Krzysztof Kołacki: Ostatecznie wola ludu była taka,
by nazwa nawiązywała do prostych skojarzeń związanych zarówno z patronem
ulicy, jak też ze stereotypowym wyobrażeniem anarchisty. Stąd
anarchistyczna Zemsta przy ulicy Aleksandra Fredry.
WR: Swoją drogą jak dotąd dla wielu studentów nazwa knajpy nie jest do końca jasna… (śmiech)
No właśnie! Czy w kraju, w którym blisko 19 milionów Polek i
Polaków nic nie przeczytało w ostatnim roku, księgarnia jest dobrym
narzędziem zmieniania niesprawiedliwej rzeczywistości społecznej?
WR: Od lat zajmujemy się książkami. Stworzenie
księgarni było w pewnym sensie naturalne, wynikało z wieloletnich
doświadczeń poznańskiego ruchu anarchistycznego, w ramach którego
powstała Oficyna Wydawnicza „Bractwo Trojka”. Zemsta nigdy nie miała być
po prostu jadłodajnią. Księgarnia nie powstała po to, by przynosić nam
jakieś ogromne zyski, bo zajmowanie się książkami w Polsce nigdy nie
jest wielce dochodowym przedsięwzięciem, jeśli nie jesteś twórcą bądź
dystrybutorem bestsellerów.
Książki to efektywne narzędzie walki? Dlaczego nie robicie na przykład memów?

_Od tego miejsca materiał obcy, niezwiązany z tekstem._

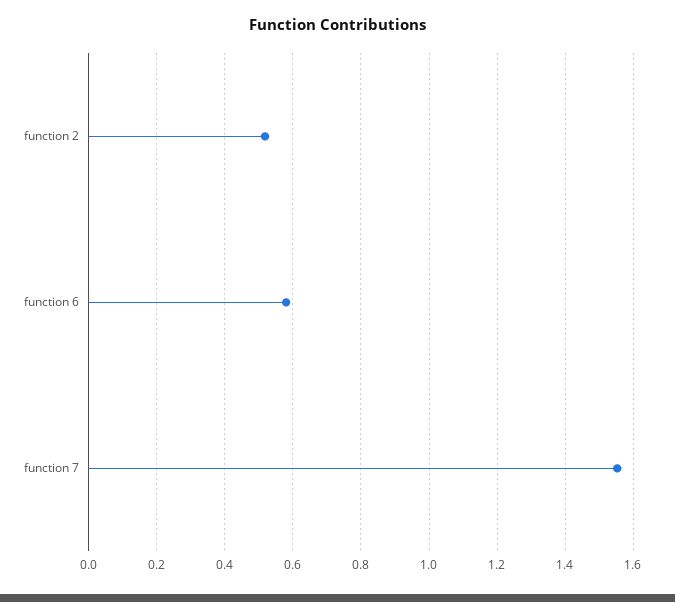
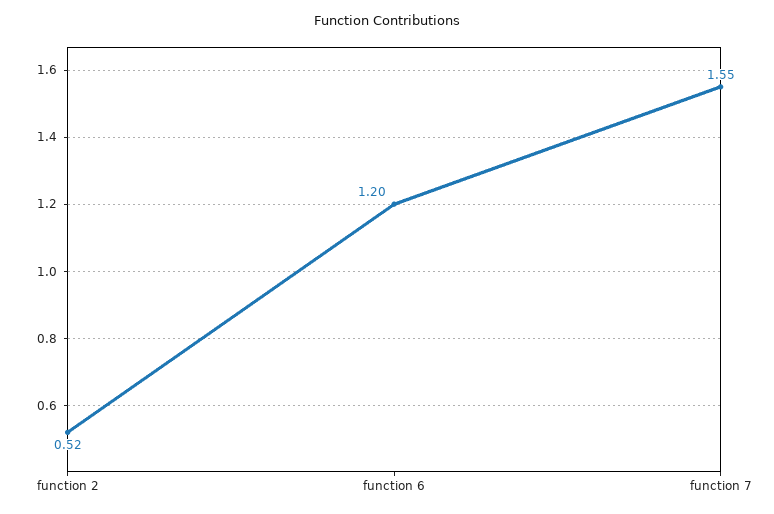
function 6: 0.58 -> 1.2

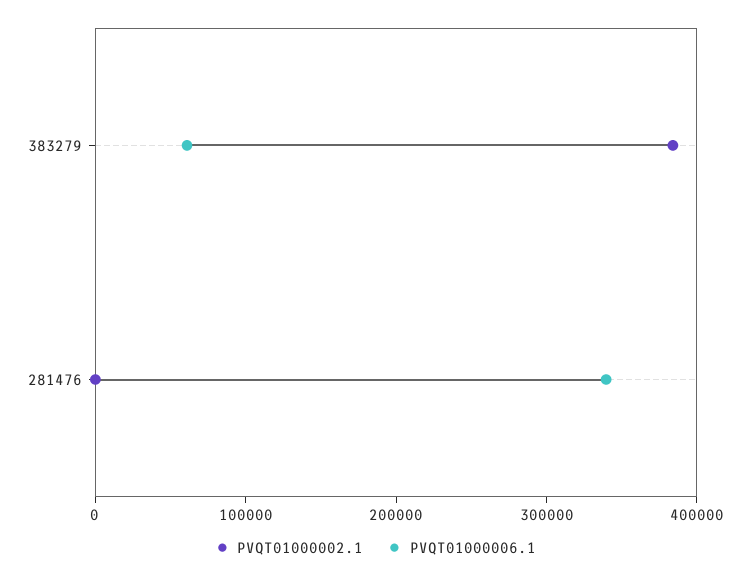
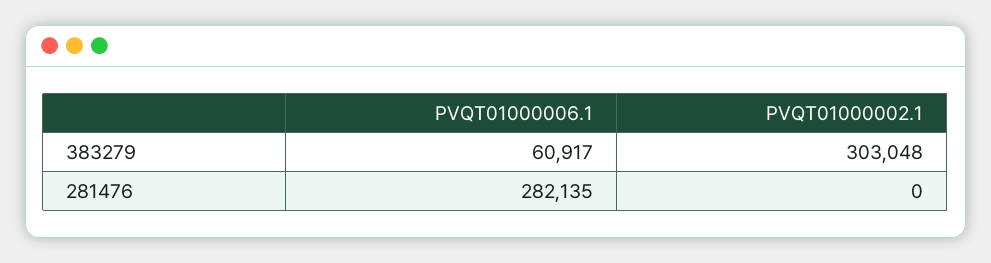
PVQT01000002.1, 383279: 380000 -> 303048
PVQT01000006.1, 281476: 340000 -> 282135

KK: Zemsta jako jadłodajnia i księgarnia to tylko
pretekst dla tworzenia czegoś więcej – przestrzeni, w której
organizujemy nasze działania, poznajemy się, kreujemy nowe pomysły.
Zemstę możemy zatem ironicznie nazwać „inkubatorem przedsiębiorczości anarchistycznej”.
Jako ruch anarchistyczny działamy zarówno na ulicy, na przykład w
ramach protestów czy wspierając wykluczone grupy społeczne, ale także
produkujemy plakaty, vlepki czy nawet krótkie animacje, promujące takie
podstawowe hasła jak „wolność, równość, pomoc wzajemna”. Działalność
Zemsty to tylko element szerszego pola naszej aktywności.
WR: Książki mają prowokować do dyskusji wokół
istotnych problemów społecznych, którymi zajmujemy się w sposób jak
najbardziej praktyczny, ale też o których dyskutujemy z innymi
środowiskami politycznymi. Na naszych półkach można znaleźć nawet
książki wydawane przez Frondę czy dotyczące pierwszej „Solidarności” i
jej radykalnego programu społecznego. Staramy się pokazywać spektrum
będących do dyspozycji rozwiązań w postaci dostępnych u nas książek.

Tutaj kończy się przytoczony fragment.